• [EXERCISE PROMPT] Extend the first-person account of a five-day jail sentence, picking up right after its last sentence.

(EXCERPT PROVIDED Opens)

Although I was assigned a cot in a “dorm,” I knew I was surrounded by individuals of nefarious intent. I recognized gang tattoos: Crips, Bloods, Latin Kings. The population is 90% black or hispanic, and factions form almost immediately. Being born and bred in New York City, I somehow knew the unstated rules: respect everyone, fear no one. Look everyone in the eye. Know when to look away but never drop your head. I’d never been more terrified in my entire life, but I knew I couldn’t let it show. I heard people talking about what they were in for: rape, homicide, assault, armed robbery.
I wondered if I should invent a better story.
While my cot was comfortable enough, you never really sleep in jail; at least, I didn’t. You hear the things that go on after the mandatory lights out. People were having sex in close proximity; not all of it consensual. That’s when I realized how to tell short-term people, like myself, from folks with longer sentences: the latter actually slept. A five day sentence meant–in theory–that I was just passing through. Clearly, some of my neighbors were at home.
In jail everyone wakes at the same time. Everyone showers. Everyone lines up to be chained together for meals, although you can’t by any stretch of the imagination call what they serve, food. No one complained and everyone ate fast, or went hungry. Hierarchy determines where you sat in the cafeteria; I made a decision early on to move about quietly, but not to isolate myself. The light was entirely gone from some of the eyes that met mine, and when a person with everything to lose meets a person with nothing to lose, it’s like the force of heavy stones on eggshells. The last thing I wanted was to unintentionally antagonize a resident; any incident could either prolong your sentence or shorten your life.
Boredom is a serious problem among inmates. After breakfast I found a chess game, being careful not to win more than I lost. There was a phone, but there was a pecking-order, and I didn’t rank high enough to use it. I watched violent arguments break out over how long a phone call went; even though I didn’t see any, I knew there were weapons in that room.
It takes one hour for everyone to line up and be chained together for the one hour of sunlight allowed, per day. Once outside, everyone separates quickly. When all you have is one hour a day of “freedom,” every second counts. Hardcore bodybuilders hit the weights and their bodies defy everything Men’s Health told you about nutrition; based on their diets, building muscle should be impossible. Baseball, football and basketball games form; it’s clear that in order to participate, you need to have a pre-existing club membership. Transactions take place. Deals are made between corrections officers and inmates. Things and people are bartered, bought and sold. It takes another hour to line up, to be re-chained, after the daily allotment of “fresh air” has passed.

(EXCERPT PROVIDED Closes)
(SOURCE DATA Opens)

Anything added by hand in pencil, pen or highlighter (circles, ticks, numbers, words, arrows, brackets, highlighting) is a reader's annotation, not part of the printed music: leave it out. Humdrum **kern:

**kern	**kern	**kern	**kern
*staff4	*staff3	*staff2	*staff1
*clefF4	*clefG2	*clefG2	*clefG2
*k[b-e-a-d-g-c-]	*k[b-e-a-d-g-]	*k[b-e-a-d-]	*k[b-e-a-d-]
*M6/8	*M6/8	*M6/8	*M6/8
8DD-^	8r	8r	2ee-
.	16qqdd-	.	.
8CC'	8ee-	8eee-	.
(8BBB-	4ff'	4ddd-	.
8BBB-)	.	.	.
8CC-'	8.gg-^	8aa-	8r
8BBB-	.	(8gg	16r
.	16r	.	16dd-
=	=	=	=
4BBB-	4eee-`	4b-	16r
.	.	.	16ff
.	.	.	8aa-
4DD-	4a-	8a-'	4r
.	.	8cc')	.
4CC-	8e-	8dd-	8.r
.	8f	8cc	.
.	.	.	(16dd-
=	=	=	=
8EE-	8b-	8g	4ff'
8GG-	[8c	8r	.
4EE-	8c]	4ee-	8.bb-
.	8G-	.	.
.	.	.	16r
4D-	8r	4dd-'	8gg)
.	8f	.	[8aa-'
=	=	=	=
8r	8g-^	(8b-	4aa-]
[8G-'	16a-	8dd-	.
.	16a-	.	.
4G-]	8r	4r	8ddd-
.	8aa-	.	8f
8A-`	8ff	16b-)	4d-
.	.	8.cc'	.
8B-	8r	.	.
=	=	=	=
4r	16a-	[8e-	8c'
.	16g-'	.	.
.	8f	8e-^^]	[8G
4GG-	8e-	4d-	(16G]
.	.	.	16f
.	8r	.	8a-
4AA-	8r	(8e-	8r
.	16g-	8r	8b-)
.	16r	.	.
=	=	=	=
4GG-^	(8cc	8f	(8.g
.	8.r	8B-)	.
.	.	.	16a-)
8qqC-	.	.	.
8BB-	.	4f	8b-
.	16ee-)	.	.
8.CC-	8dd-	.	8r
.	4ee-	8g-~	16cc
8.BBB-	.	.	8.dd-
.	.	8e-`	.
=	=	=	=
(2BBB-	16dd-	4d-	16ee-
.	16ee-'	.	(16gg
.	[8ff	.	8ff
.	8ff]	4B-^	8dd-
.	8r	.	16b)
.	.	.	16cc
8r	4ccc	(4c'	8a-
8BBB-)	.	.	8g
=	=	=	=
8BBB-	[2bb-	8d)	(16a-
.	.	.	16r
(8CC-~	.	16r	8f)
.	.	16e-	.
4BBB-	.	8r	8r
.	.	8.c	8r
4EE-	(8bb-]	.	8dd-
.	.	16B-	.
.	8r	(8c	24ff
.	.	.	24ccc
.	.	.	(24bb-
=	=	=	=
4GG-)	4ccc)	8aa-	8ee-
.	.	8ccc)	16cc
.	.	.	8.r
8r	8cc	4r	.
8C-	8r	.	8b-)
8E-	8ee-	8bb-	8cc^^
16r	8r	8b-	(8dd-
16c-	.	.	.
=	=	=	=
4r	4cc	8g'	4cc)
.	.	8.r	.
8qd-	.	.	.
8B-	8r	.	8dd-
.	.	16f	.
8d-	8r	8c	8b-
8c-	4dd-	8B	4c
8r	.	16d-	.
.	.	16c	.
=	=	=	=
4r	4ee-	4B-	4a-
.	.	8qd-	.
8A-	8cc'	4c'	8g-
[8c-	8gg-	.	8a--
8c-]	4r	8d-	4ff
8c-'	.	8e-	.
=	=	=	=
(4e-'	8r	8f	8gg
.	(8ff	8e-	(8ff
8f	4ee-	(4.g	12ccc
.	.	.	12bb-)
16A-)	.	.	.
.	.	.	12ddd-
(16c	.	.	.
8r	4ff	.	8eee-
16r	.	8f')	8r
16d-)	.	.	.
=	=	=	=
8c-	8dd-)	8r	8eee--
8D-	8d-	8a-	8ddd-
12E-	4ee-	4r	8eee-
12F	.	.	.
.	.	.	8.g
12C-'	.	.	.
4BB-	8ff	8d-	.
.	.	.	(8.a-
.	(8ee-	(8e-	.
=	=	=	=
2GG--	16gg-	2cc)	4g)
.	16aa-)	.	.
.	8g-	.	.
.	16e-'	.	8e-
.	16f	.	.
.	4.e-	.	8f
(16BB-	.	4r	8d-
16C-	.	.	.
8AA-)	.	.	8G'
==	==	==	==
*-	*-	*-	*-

(SOURCE DATA Closes)

• [ANSWER TO THIS EXERCISE]
There’s one other way to tell those with short sentences from those with long: time dilation. I was given a five-day sentence. Every second took an hour and every hour took a day and every time a corrections officer showed up at the gates with a stack of papers, I desperately hoped that it would be my name they called. For inmates with longer sentences, time had lost all meaning. It didn’t matter what day of the week or what week of the month or what month of the year it was: they weren’t going anywhere. I tried–ineffectually–to erase all signs of hope from my eyes, as I didn’t want to give someone with no fear, no good intentions, and no hope, a reason to remove mine.
How I survived a week at Riker’s Island without a scratch is God’s own private mystery. The damage was not catastrophic.
After serving my sentence without infraction, I was released. The bus ride back to freedom over that interminably long bridge was even longer than the one that brought me there. I knew it wasn’t over until my feet hit the pavement.
When they finally released me from detention, It was five o’clock in the morning and I had no idea where I was or where I was going; I just wanted to run until my lungs burned and my legs collapsed. I’d survived an entire week in America’s most dangerous prison, and I was shaken but generally unharmed.
While it is true that laws are meant to be “race neutral,” those charged with dispensing the rule of law, are not. I always believed the severity of my sentence was directly related to the color of my skin, but until a week ago, this was all emotional and circumstantial. Jennifer Adger, a PhD candidate at Columbia University, is originally from Alabama, a state with one of the highest incidences of death penalty sentencing. Her thesis proves statistically that, counties which historically had a high incidence of lynching retain the highest rates of capital punishment.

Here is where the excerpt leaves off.